Почему-то это четверостишие стало первым, что пришло мне в голову, когда на глаза благодаря Людмиле Семёновой попался флешмоб Вячеслава Паутова о женском коварстве (начало активности здесь). Моя Мэл, героиня "Побочного действия" и "Цивилизованных людей", конечно, в силу не в меру жирных головных тараканов не всегда справляется со своими талантами ведьмы боевой телепатки, но порой коварства этой дамочке не занимать. Настолько, что облапошенными оказываются даже злыдни, которые всю жизнь считали себя самыми умными и хитро...сделанными.

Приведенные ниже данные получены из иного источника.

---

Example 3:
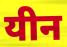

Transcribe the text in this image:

यीन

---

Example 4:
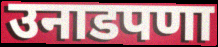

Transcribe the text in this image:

उनाडपणा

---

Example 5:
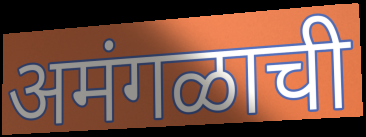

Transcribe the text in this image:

अमंगळाची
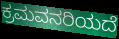
ಕ್ರಮವನರಿಯದೆ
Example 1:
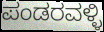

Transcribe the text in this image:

ಪಂಡರವಳ್ಳಿ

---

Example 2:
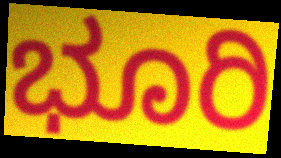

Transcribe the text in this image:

ಭೂರಿ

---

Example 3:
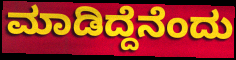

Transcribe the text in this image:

ಮಾಡಿದ್ದೆನೆಂದು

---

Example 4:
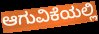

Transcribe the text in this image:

ಆಗುವಿಕೆಯಲ್ಲಿ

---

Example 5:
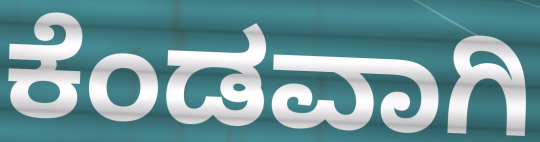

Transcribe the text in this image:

ಕೆಂಡವಾಗಿ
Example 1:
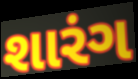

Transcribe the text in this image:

શારંગ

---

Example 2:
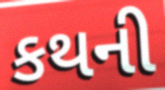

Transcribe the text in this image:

કથની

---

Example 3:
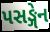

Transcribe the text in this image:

પસઙ્ગેન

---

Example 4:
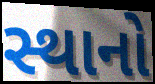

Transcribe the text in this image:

સ્થાનો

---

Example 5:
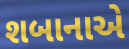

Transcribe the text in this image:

શબાનાએ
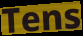
Tens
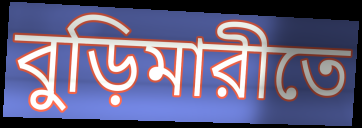
বুড়িমারীতে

В отрывке ниже Мэл делится со своим возлюбленным эпизодом, в котором мозги злыдня подверглись неслабой обработке с обращением злыдневских фантазий против него самого. Итогом обработки стал побег героини из логова нехорошего дяди... но это, как говорится, уже другая история


— Снилось, что приходил Хойт. Почти… приставал к тебе. За малым в койку не тащил.

— А… это, — Мэл вскинула руку — то ли к нервно зачесавшейся переносице, то ли по привычке прикрывая ядовитый смешок, будто его кто-то увидит. — Это было забавно…

— Забавно?!

Свечи, свечи, свечи. На кой чёрт их такая прорва, неужто нельзя поменьше? И без них не продохнёшь, а уж с ними — с утроенной силой взмокнешь, просто на них взглянув. Десятки копошащихся огоньков раскалили воздух до изжелта-белого подобия тумана. Марево вздулось половиной пузыря, впрочем, выше распадалось на прозрачные, но удивительным образом видимые волнистые струйки, чтобы совсем потеряться в тени у потолка.

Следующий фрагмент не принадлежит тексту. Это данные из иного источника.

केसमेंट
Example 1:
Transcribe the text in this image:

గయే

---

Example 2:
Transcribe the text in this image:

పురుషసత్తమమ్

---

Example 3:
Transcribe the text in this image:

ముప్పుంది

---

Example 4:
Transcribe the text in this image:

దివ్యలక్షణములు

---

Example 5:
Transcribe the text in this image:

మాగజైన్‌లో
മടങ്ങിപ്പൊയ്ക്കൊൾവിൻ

Картинка походила на подъём с дневной стороны планеты в верхние слои атмосферы, а оттуда — в вечную ночь космоса, подмигивающую звёздами. Почти красиво. Вот только «но» закрадывалось чересчур много, во главе с самым существенным: вместо планетного ландшафта в средоточии света громоздилась ванна.

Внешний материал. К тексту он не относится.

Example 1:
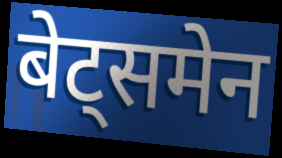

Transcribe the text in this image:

बेट्समेन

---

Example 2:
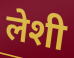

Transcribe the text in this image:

लेशी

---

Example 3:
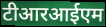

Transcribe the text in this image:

टीआरआईएम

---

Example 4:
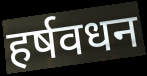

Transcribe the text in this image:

हर्षवधन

Обычная ванна. Нет, определённо новее той, которую в своё время раздобыли аризонцы, но в общем-то ничем не примечательный кусок… Вроде железа, чугун, так? Выкрашенный вроде эмалью, или как там она называлась. С виду гладкой, не сколотой, хотя для Мэл до сих пор и до конца жизни милее битое, ещё больше ободранное в старании отчистить грязь подношение Мика и Хейла.

Видение стояло на ножках, оформленных в виде звериных лап, и во всё белое нутро пузырилось такой же белой пеной, над которой витал навязчивый аромат.

Фантазёру хватило таланта на что-то цветочное, но тяжёлое, дурманно-сладкое и немного пряное. Наверное, так его крокодильство представлял себе флёр страсти, могущий, будто остатки восковой свечи, размягчить женскую волю, хотя самой Мэл казалось, что запах в связке с одуряющей духотой попросту вырубают не хуже удара увесистой дубиной.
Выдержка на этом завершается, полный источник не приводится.